The parent company rating may be applied to unrated Guernsey banks as per Schedule 8 and Schedule 9 to the Rules.
Fixed deposits may be treated as cash or as deposits depending upon the term of the deposit. Deposits of less than three months or those which can be broken without significant penalty may be treated as Cash and Cash Equivalents. Other deposits should be included as Deposits.
Money Market funds should be treated as Investment funds.
You should choose the class of business which is most appropriate for the business being written per the descriptions in Schedule 2 of the Rules. Only choose ‘Miscellaneous’ if there is nothing which better describes the business being written. The non-proportional classes of business attract a higher capital charge and are intended to be used for reinsurance business where the insurer is covering layers of risk attaching at higher levels. However, if an insurer is reinsuring a fronting insurer for what would otherwise be the primary layer of risk then there is no need to select the non-proportional class.
This reflects the potential default of a reinsurer in respect of the unexpired proportion of the policy year. The default risk in respect of the reinsurers’ share of claim reserves only reflects the potential default on the expired portion of the risk.
Given that uncalled share capital is included as an asset for PCR purposes it is necessary to reflect the potential default risk of the shareholder counterparty.
Parental guarantees may be included as other off balance sheet assets and related default risk charge must be applied.
Regulatory adjustments must be agreed in writing by the Commission.

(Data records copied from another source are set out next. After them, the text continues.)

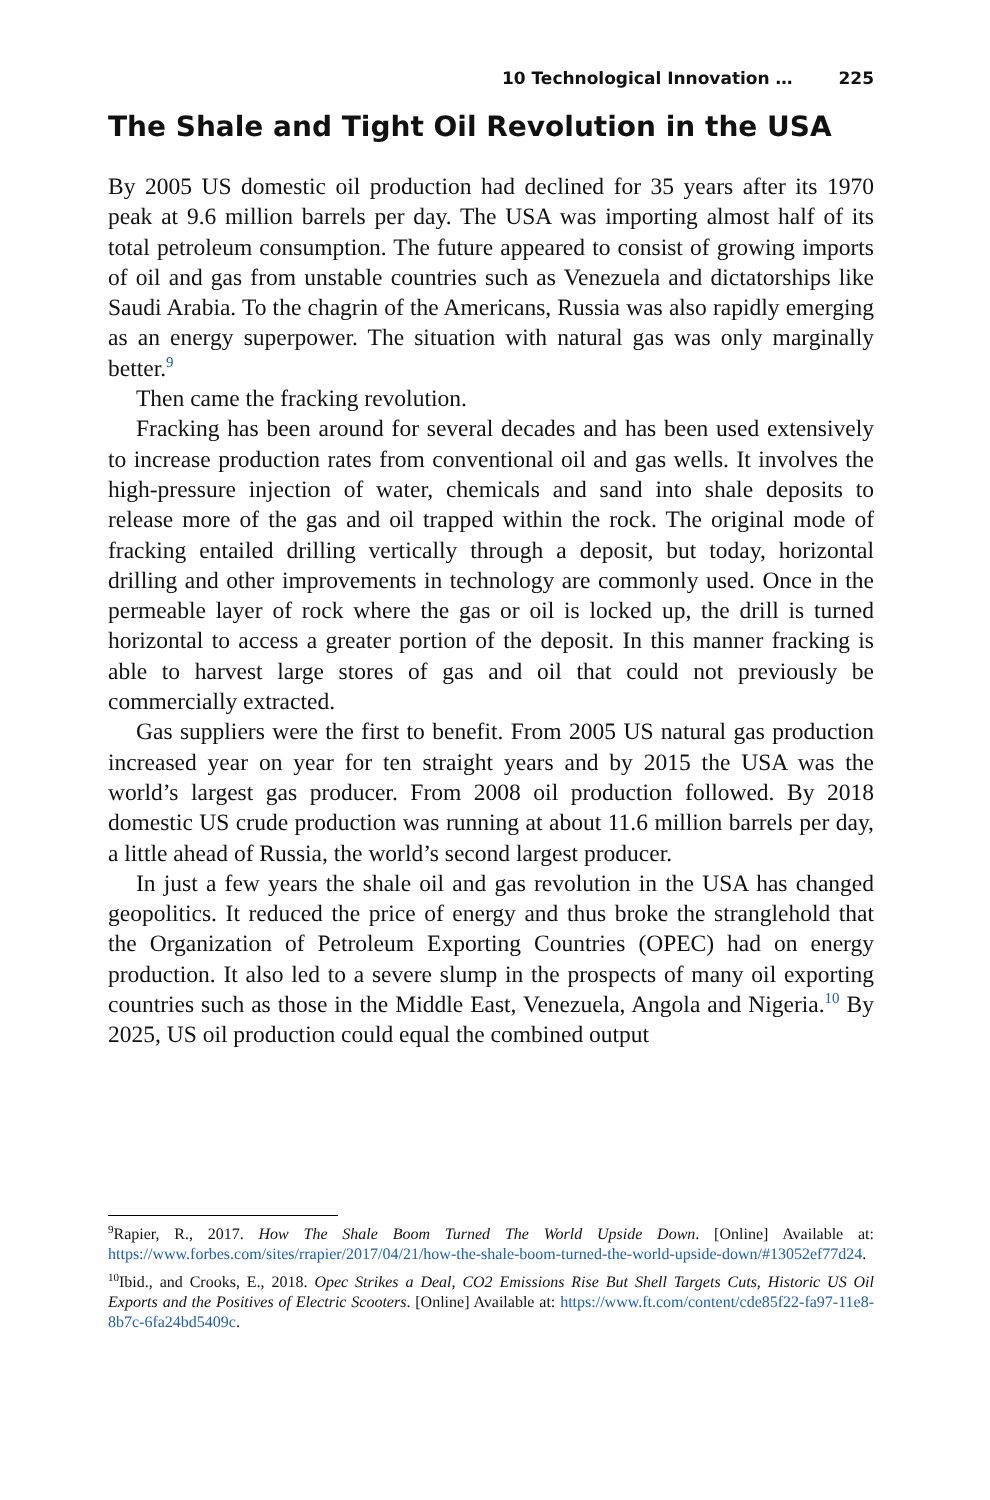10 Technological Innovation … 225
The Shale and Tight Oil Revolution in the USA
By 2005 US domestic oil production had declined for 35 years after its 1970 peak at 9.6 million barrels per day. The USA was importing almost half of its total petroleum consumption. The future appeared to consist of growing imports of oil and gas from unstable countries such as Venezuela and dictatorships like Saudi Arabia. To the chagrin of the Americans, Russia was also rapidly emerging as an energy superpower. The situation with natural gas was only marginally better.<sup>9</sup>
Then came the fracking revolution.
Fracking has been around for several decades and has been used extensively to increase production rates from conventional oil and gas wells. It involves the high-pressure injection of water, chemicals and sand into shale deposits to release more of the gas and oil trapped within the rock. The original mode of fracking entailed drilling vertically through a deposit, but today, horizontal drilling and other improvements in technology are commonly used. Once in the permeable layer of rock where the gas or oil is locked up, the drill is turned horizontal to access a greater portion of the deposit. In this manner fracking is able to harvest large stores of gas and oil that could not previously be commercially extracted.
Gas suppliers were the first to benefit. From 2005 US natural gas production increased year on year for ten straight years and by 2015 the USA was the world’s largest gas producer. From 2008 oil production followed. By 2018 domestic US crude production was running at about 11.6 million barrels per day, a little ahead of Russia, the world’s second largest producer.
In just a few years the shale oil and gas revolution in the USA has changed geopolitics. It reduced the price of energy and thus broke the stranglehold that the Organization of Petroleum Exporting Countries (OPEC) had on energy production. It also led to a severe slump in the prospects of many oil exporting countries such as those in the Middle East, Venezuela, Angola and Nigeria.<sup>10</sup> By 2025, US oil production could equal the combined output
<sup>9</sup> Rapier, R., 2017. How The Shale Boom Turned The World Upside Down. [Online] Available at: https://www.forbes.com/sites/rrapier/2017/04/21/how-the-shale-boom-turned-the-world-upside-down/#13052ef77d24.
<sup>10</sup> Ibid., and Crooks, E., 2018. Opec Strikes a Deal, CO2 Emissions Rise But Shell Targets Cuts, Historic US Oil Exports and the Positives of Electric Scooters. [Online] Available at: https://www.ft.com/content/cde85f22-fa97-11e8-8b7c-6fa24bd5409c.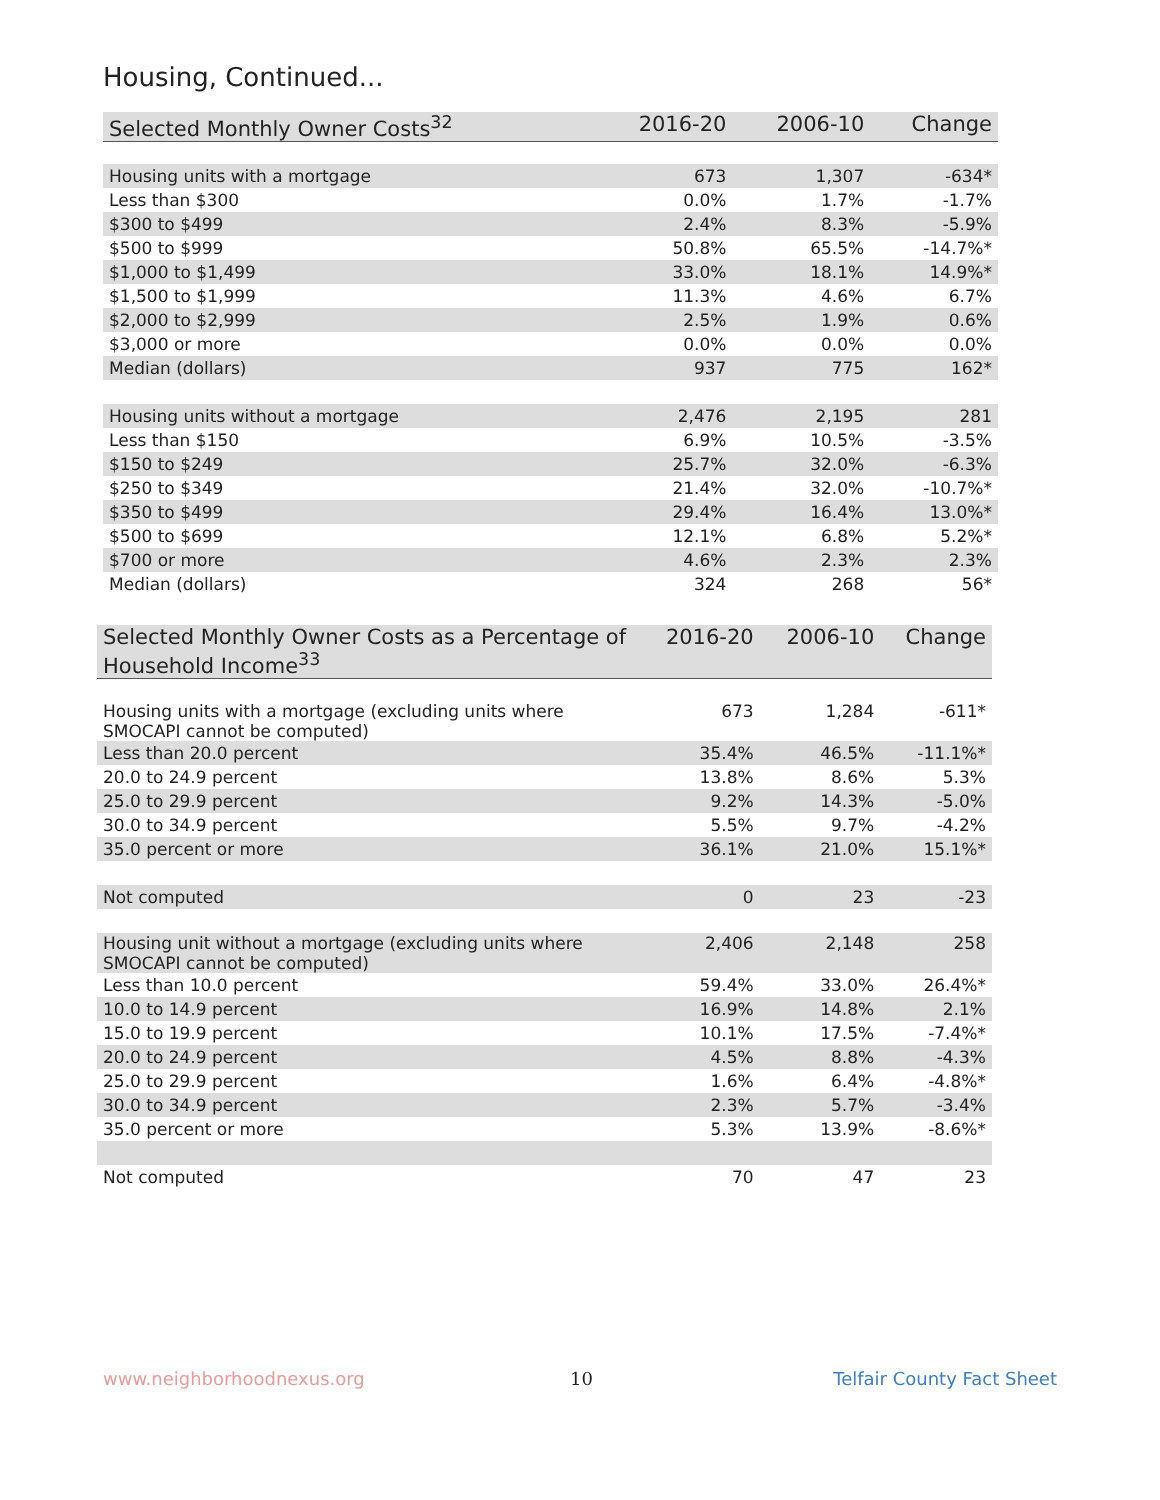Housing, Continued...
| Selected Monthly Owner Costs<sup>32</sup> | 2016-20 | 2006-10 | Change |
| --- | --- | --- | --- |
| Housing units with a mortgage | 673 | 1,307 | -634* |
| Less than $300 | 0.0% | 1.7% | -1.7% |
| $300 to $499 | 2.4% | 8.3% | -5.9% |
| $500 to $999 | 50.8% | 65.5% | -14.7%* |
| $1,000 to $1,499 | 33.0% | 18.1% | 14.9%* |
| $1,500 to $1,999 | 11.3% | 4.6% | 6.7% |
| $2,000 to $2,999 | 2.5% | 1.9% | 0.6% |
| $3,000 or more | 0.0% | 0.0% | 0.0% |
| Median (dollars) | 937 | 775 | 162* |
| Housing units without a mortgage | 2,476 | 2,195 | 281 |
| Less than $150 | 6.9% | 10.5% | -3.5% |
| $150 to $249 | 25.7% | 32.0% | -6.3% |
| $250 to $349 | 21.4% | 32.0% | -10.7%* |
| $350 to $499 | 29.4% | 16.4% | 13.0%* |
| $500 to $699 | 12.1% | 6.8% | 5.2%* |
| $700 or more | 4.6% | 2.3% | 2.3% |
| Median (dollars) | 324 | 268 | 56* |
| Selected Monthly Owner Costs as a Percentage of Household Income<sup>33</sup> | 2016-20 | 2006-10 | Change |
| --- | --- | --- | --- |
| Housing units with a mortgage (excluding units where SMOCAPI cannot be computed) | 673 | 1,284 | -611* |
| Less than 20.0 percent | 35.4% | 46.5% | -11.1%* |
| 20.0 to 24.9 percent | 13.8% | 8.6% | 5.3% |
| 25.0 to 29.9 percent | 9.2% | 14.3% | -5.0% |
| 30.0 to 34.9 percent | 5.5% | 9.7% | -4.2% |
| 35.0 percent or more | 36.1% | 21.0% | 15.1%* |
| Not computed | 0 | 23 | -23 |
| Housing unit without a mortgage (excluding units where SMOCAPI cannot be computed) | 2,406 | 2,148 | 258 |
| Less than 10.0 percent | 59.4% | 33.0% | 26.4%* |
| 10.0 to 14.9 percent | 16.9% | 14.8% | 2.1% |
| 15.0 to 19.9 percent | 10.1% | 17.5% | -7.4%* |
| 20.0 to 24.9 percent | 4.5% | 8.8% | -4.3% |
| 25.0 to 29.9 percent | 1.6% | 6.4% | -4.8%* |
| 30.0 to 34.9 percent | 2.3% | 5.7% | -3.4% |
| 35.0 percent or more | 5.3% | 13.9% | -8.6%* |
| Not computed | 70 | 47 | 23 |
www.neighborhoodnexus.org 10 Telfair County Fact Sheet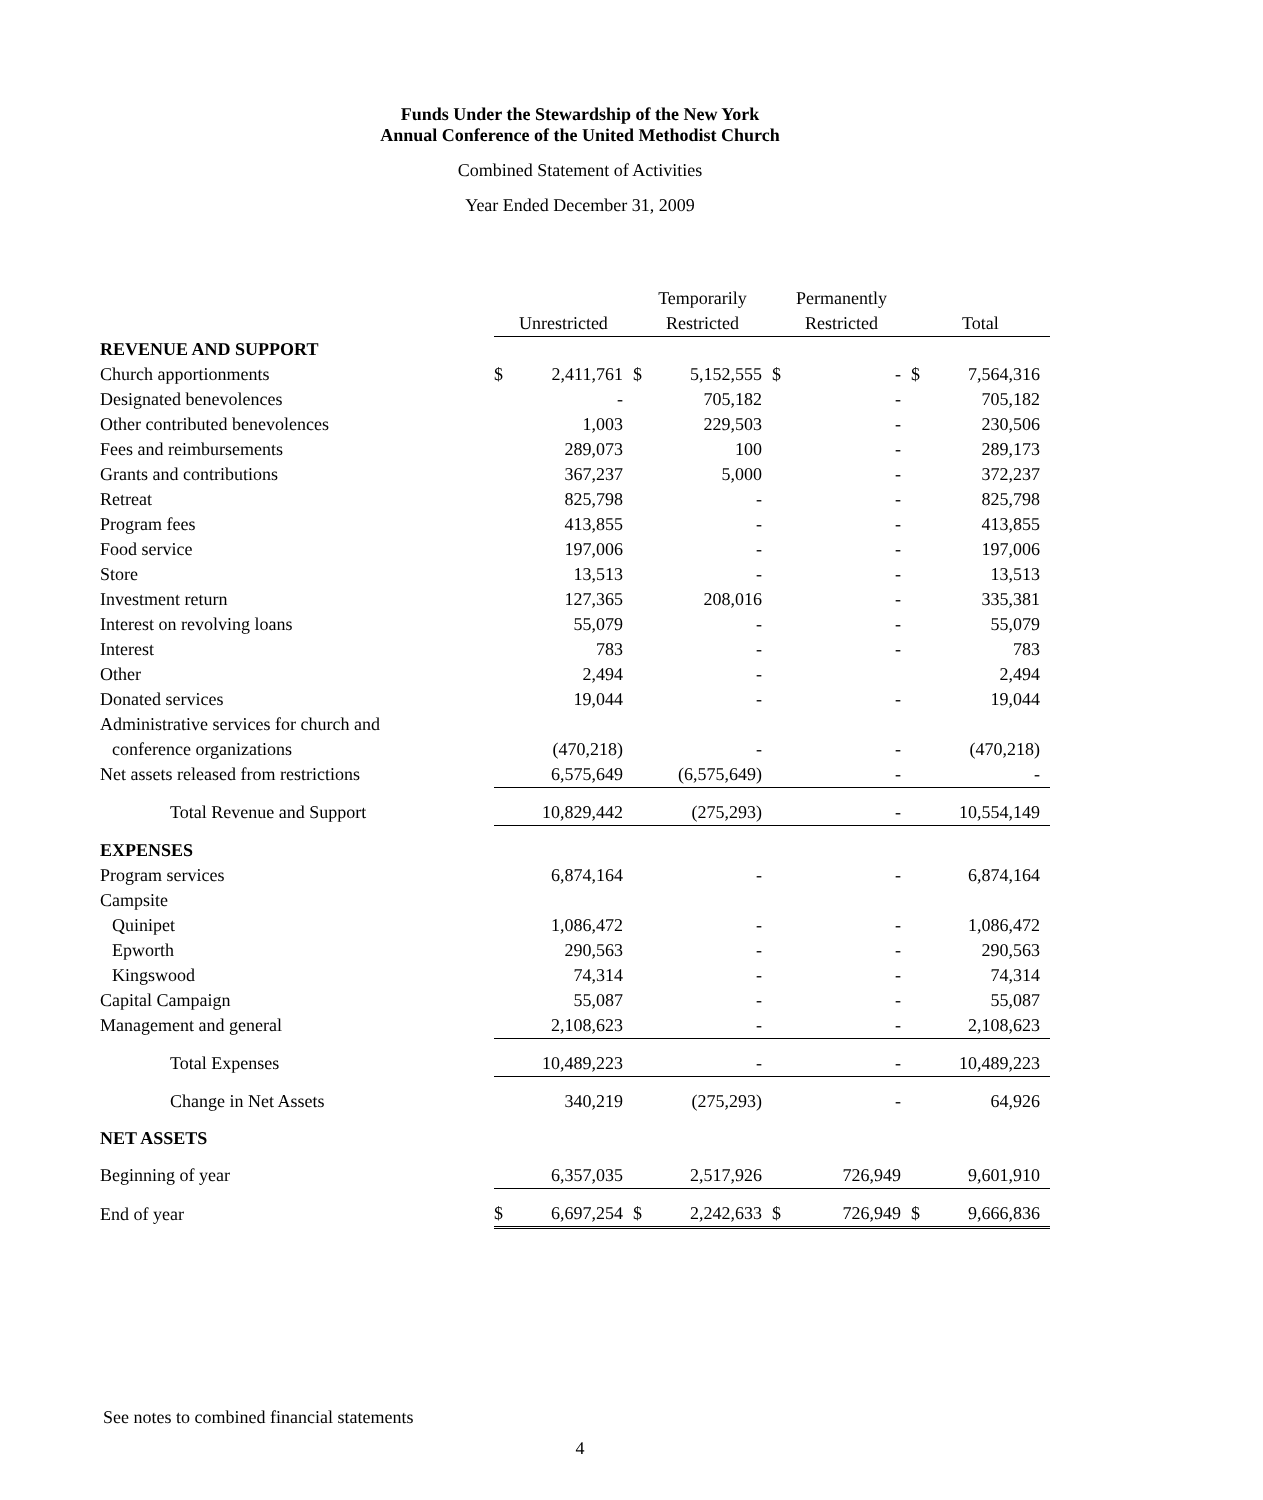Funds Under the Stewardship of the New York
Annual Conference of the United Methodist Church
Combined Statement of Activities
Year Ended December 31, 2009
| | | | Temporarily | | Permanently | | | |
| --- | --- | --- | --- | --- | --- | --- | --- | --- |
| | Unrestricted | | Restricted | | Restricted | | Total | |
| REVENUE AND SUPPORT | | | | | | | | |
| Church apportionments | $ | 2,411,761 | $ | 5,152,555 | $ | - | $ | 7,564,316 |
| Designated benevolences | | - | | 705,182 | | - | | 705,182 |
| Other contributed benevolences | | 1,003 | | 229,503 | | - | | 230,506 |
| Fees and reimbursements | | 289,073 | | 100 | | - | | 289,173 |
| Grants and contributions | | 367,237 | | 5,000 | | - | | 372,237 |
| Retreat | | 825,798 | | - | | - | | 825,798 |
| Program fees | | 413,855 | | - | | - | | 413,855 |
| Food service | | 197,006 | | - | | - | | 197,006 |
| Store | | 13,513 | | - | | - | | 13,513 |
| Investment return | | 127,365 | | 208,016 | | - | | 335,381 |
| Interest on revolving loans | | 55,079 | | - | | - | | 55,079 |
| Interest | | 783 | | - | | - | | 783 |
| Other | | 2,494 | | - | | | | 2,494 |
| Donated services | | 19,044 | | - | | - | | 19,044 |
| Administrative services for church and | | | | | | | | |
| conference organizations | | (470,218) | | - | | - | | (470,218) |
| Net assets released from restrictions | | 6,575,649 | | (6,575,649) | | - | | - |
| Total Revenue and Support | | 10,829,442 | | (275,293) | | - | | 10,554,149 |
| EXPENSES | | | | | | | | |
| Program services | | 6,874,164 | | - | | - | | 6,874,164 |
| Campsite | | | | | | | | |
| Quinipet | | 1,086,472 | | - | | - | | 1,086,472 |
| Epworth | | 290,563 | | - | | - | | 290,563 |
| Kingswood | | 74,314 | | - | | - | | 74,314 |
| Capital Campaign | | 55,087 | | - | | - | | 55,087 |
| Management and general | | 2,108,623 | | - | | - | | 2,108,623 |
| Total Expenses | | 10,489,223 | | - | | - | | 10,489,223 |
| Change in Net Assets | | 340,219 | | (275,293) | | - | | 64,926 |
| NET ASSETS | | | | | | | | |
| Beginning of year | | 6,357,035 | | 2,517,926 | | 726,949 | | 9,601,910 |
| End of year | $ | 6,697,254 | $ | 2,242,633 | $ | 726,949 | $ | 9,666,836 |
See notes to combined financial statements
4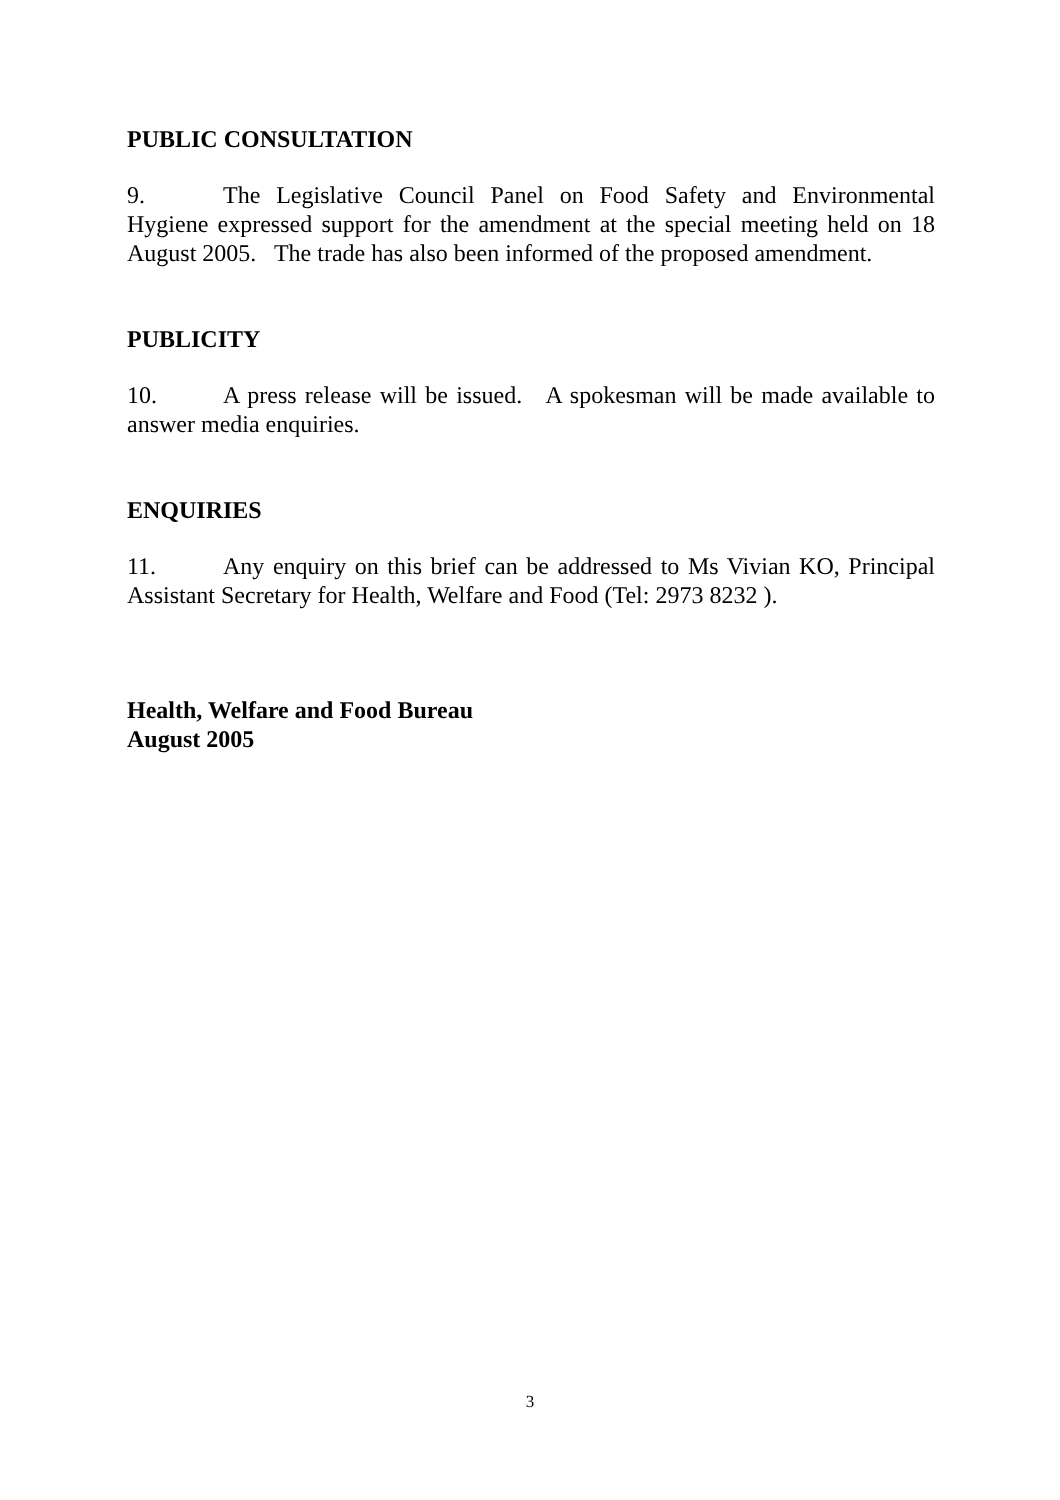PUBLIC CONSULTATION
9. The Legislative Council Panel on Food Safety and Environmental Hygiene expressed support for the amendment at the special meeting held on 18 August 2005. The trade has also been informed of the proposed amendment.
PUBLICITY
10. A press release will be issued. A spokesman will be made available to answer media enquiries.
ENQUIRIES
11. Any enquiry on this brief can be addressed to Ms Vivian KO, Principal Assistant Secretary for Health, Welfare and Food (Tel: 2973 8232 ).
Health, Welfare and Food Bureau
August 2005
3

If you wish to apply for a regulatory adjustment please contact the Commission stating why the adjustment is required and why you believe it is justified, together with supporting evidence. You should also state for how long the adjustment will be required and how the company will otherwise restore its solvency margin. It is also helpful to attach the latest regulatory solvency assessment, latest management accounts and an up to date business plan. Regulatory adjustments will not be considered if a company is meeting its MCR and PCR.